Q: Is a cup a significant step on a baby's path to becoming a toddler? ¶
A: Yes, it is recommended that children switch from bottles to cups between six months and one year of age.
Q: Are cups associated with the element of water and is regarded as symbolizing emotion? ¶
A: Yes, and intuition, and the soul.
Q: Are cups intended to be used only once? ¶
Q: Were cups sometimes fashioned from shells and hollowed out stones? ¶
Q: Are cups well suited to hold drinkable liquids? ¶
A: Yes, and hot drinks like tea are generally served in either insulated cups or porcelain teacups.
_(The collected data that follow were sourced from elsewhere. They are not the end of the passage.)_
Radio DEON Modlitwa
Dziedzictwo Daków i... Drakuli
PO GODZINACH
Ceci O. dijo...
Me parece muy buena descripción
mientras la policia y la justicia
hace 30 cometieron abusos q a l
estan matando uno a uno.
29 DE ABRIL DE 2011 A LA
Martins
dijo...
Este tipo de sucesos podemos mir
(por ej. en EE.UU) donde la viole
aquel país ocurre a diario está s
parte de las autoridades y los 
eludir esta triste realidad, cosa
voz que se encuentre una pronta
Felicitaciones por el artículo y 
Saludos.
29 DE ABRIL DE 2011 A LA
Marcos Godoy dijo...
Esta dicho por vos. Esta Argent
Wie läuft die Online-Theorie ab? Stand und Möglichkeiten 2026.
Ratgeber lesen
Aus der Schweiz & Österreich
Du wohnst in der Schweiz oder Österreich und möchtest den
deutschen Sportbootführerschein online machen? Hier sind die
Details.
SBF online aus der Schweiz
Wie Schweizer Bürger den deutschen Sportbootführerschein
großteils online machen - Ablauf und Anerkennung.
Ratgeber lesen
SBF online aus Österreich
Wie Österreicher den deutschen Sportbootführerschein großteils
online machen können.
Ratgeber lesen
Q: Were cups used in the Americas several centuries prior to the European arrivals? ¶
Q: Are cups often associated with love? ¶
A: Yes, and relationships, fears, and desires.
Q: Are cups an obvious improvement on using cupped hands to hold liquids? ¶
Q: Were cups made for a variety of purposes? ¶
A: Yes, and possibly including the transportation and drinking of alcoholic beverages.
Q: Are cups used primarily for alcoholic beverages such as beer? ¶
A: Yes, and wine, cocktail, and liquor.